Dartmouth reveals the moral weakness of the American intellectual

A small cadre of Dartmouth students threatened violence if the school didn’t invest a great deal more money in “diversity” (skin color and gender diversity, of course, rather than intellectual diversity).  Dartmouth caved, diverting funds from actual academics to appease the radicals.  The theory on the right is that Dartmouth’s administrators backed down in the face of physical violence.

After all, we know that intellectuals can happily contemplate violence in the abstract but they don’t like it when it shows up on their own doorsteps.  We’ve seen that reality play out frequently when the West’s self-styled intelligentsia run afoul of Muslim demands.  There’s something about staring in the face of a man who thinks beheading you is a really good idea that makes a lot of people second-guess their values.

You and I know, though, that the violence threatened at Dartmouth wouldn’t include beheading.  It would be bomb threats, acts of vandalism, low-grade physical assaults, graffiti, office takeovers, etc.  (The diversity cadre, thankfully, hasn’t yet gone full sharia.)

Knowing that we’re not talking the full-sharia press here, is it really possible that the Dartmouth powers-that-be can be pushed around simply because they’re worried that their cars will be keyed?  I don’t think so.  I think there’s something different going on here.  In this context, Shelby Steele’s White Guilt makes for illuminating reading.

Steele was part of the 1960s Civil Rights movement, and was there, on the ground, in an Iowa University president’s office when he saw white guilt kick in, rendering the guilty party completely helpless, anxious only for the faint hope of redemption that acceding to extremist demands could provide:

I know two things about Dr. McCabe that help explain his transformation before our eyes into a modern college president: he was a man of considerable integrity, and he did not deny or minimize the injustice of racism. He had personally contributed money to Martin Luther King’s Southern Christian Leadership Conference when this was not typical of college presidents. Thus, on some level—and in a way that may have caught him by surprise—he would have known that behind our outrageous behavior was a far greater American outrage.

And in this intransigent piece of knowledge was the very essence of what I have called white guilt. Dr. McCabe simply came to a place where his own knowledge of American racism—knowledge his personal integrity prevented him from denying—opened a vacuum of moral authority within him. He was not suddenly stricken with pangs of guilt over American racism. He simply found himself without the moral authority to reprimand us for our disruptive behavior. He knew that we had a point, that our behavior was in some way connected to centuries of indisputable injustice. So he was trumped by his knowledge of this, not by his remorse over it, though he may have felt such remorse. Our outrage at racism simply had far greater moral authority than his outrage over our breach of decorum. And had he actually risen to challenge us, I was prepared to say that we would worry about our behavior when he and the college started worrying about the racism we encountered everywhere, including on his campus.
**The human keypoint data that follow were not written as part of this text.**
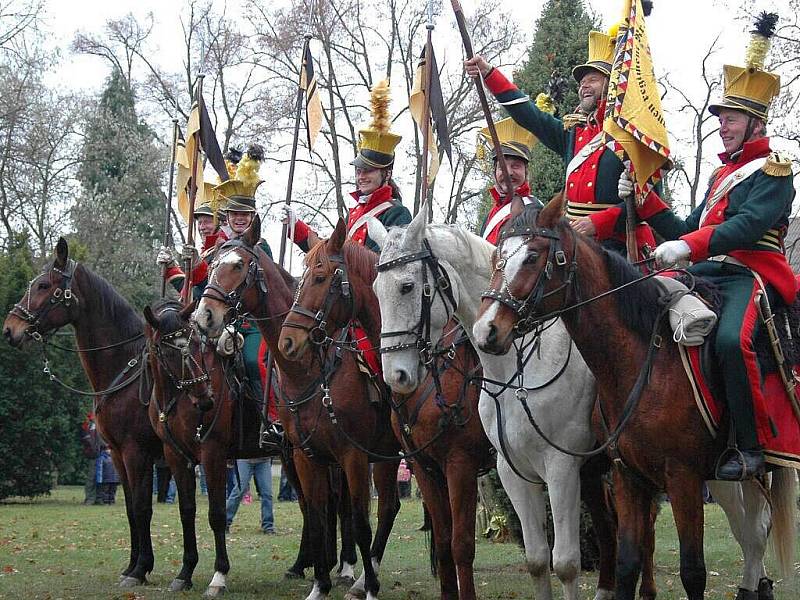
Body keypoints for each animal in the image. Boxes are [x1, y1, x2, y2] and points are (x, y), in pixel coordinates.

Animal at [2, 238, 162, 584]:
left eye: (44, 285)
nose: (10, 330)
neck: (125, 368)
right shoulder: (117, 454)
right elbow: (130, 509)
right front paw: (132, 565)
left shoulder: (137, 453)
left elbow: (142, 508)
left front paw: (141, 569)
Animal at [194, 216, 400, 600]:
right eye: (211, 265)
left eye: (238, 265)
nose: (205, 316)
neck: (311, 369)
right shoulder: (306, 455)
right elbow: (317, 515)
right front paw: (319, 584)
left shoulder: (353, 455)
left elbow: (357, 520)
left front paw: (356, 580)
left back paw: (362, 579)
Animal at [278, 220, 496, 600]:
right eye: (298, 281)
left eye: (320, 278)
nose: (287, 341)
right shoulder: (315, 456)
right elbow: (321, 517)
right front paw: (322, 584)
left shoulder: (455, 464)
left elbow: (455, 543)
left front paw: (363, 584)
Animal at [372, 207, 784, 600]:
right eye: (377, 290)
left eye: (408, 286)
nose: (397, 375)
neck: (518, 371)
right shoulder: (507, 471)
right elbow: (531, 558)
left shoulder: (551, 466)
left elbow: (561, 561)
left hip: (711, 472)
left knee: (751, 529)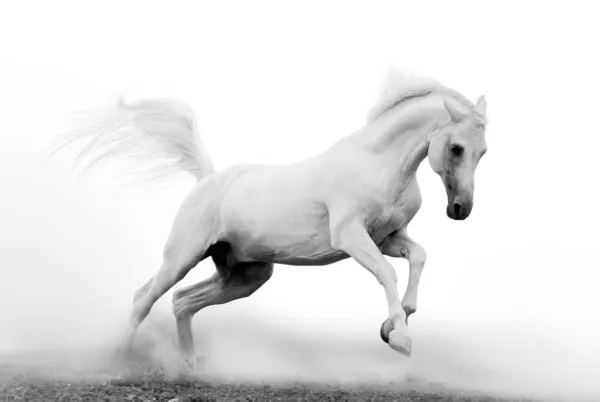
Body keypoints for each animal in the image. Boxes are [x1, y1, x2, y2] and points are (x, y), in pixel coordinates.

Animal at [52, 70, 488, 362]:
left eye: (483, 151)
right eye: (457, 148)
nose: (460, 210)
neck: (380, 165)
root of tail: (208, 180)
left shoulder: (388, 238)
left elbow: (418, 257)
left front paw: (395, 325)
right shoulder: (351, 237)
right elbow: (387, 273)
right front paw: (400, 339)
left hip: (246, 274)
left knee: (182, 302)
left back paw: (190, 368)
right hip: (182, 256)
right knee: (145, 298)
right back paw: (120, 359)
And this is when I first really saw white guilt in action. Now I know it to be something very specific: the vacuum of moral authority that comes from simply knowing that one’s race is associated with racism. Whites (and American institutions) must acknowledge historical racism to show themselves redeemed of it, but once they acknowledge it, they lose moral authority over everything having to do with race, equality, social justice, poverty, and so on. They step into a void of vulnerability. The authority they lose transfers to the “victims” of historical racism and becomes their great power in society. This is why white guilt is quite literally the same thing as black power. (Steele, Shelby, White Guilt [Kindle Locations 370-374]. HarperCollins; emphasis mine.)

It wasn’t physical cowardice that drove the Dartmouth decision — it was moral emptiness. The school’s administrators have been steeped for decades in white guilt. That is the new original sin in America. Moreover, there is no Christ the Redeemer to save the individuals burdened by the knowledge that their melanin-free DNA means that they are marked from conception by this original sin. Each of them is responsible for a never-ending cycle of guilt, remorse, and self-abnegation, with no possibility of redemption in sight.

So no, they’re not that chicken at Dartmouth; they’re that morally empty, unable to stand for anything as it relates to who and what they are — or all the great good their fore-bearers — have done for the world.  All that they can do is crouch down in a perpetual mea culpa, acceding to even the most outrageous demands in an effort to excuse their very existence.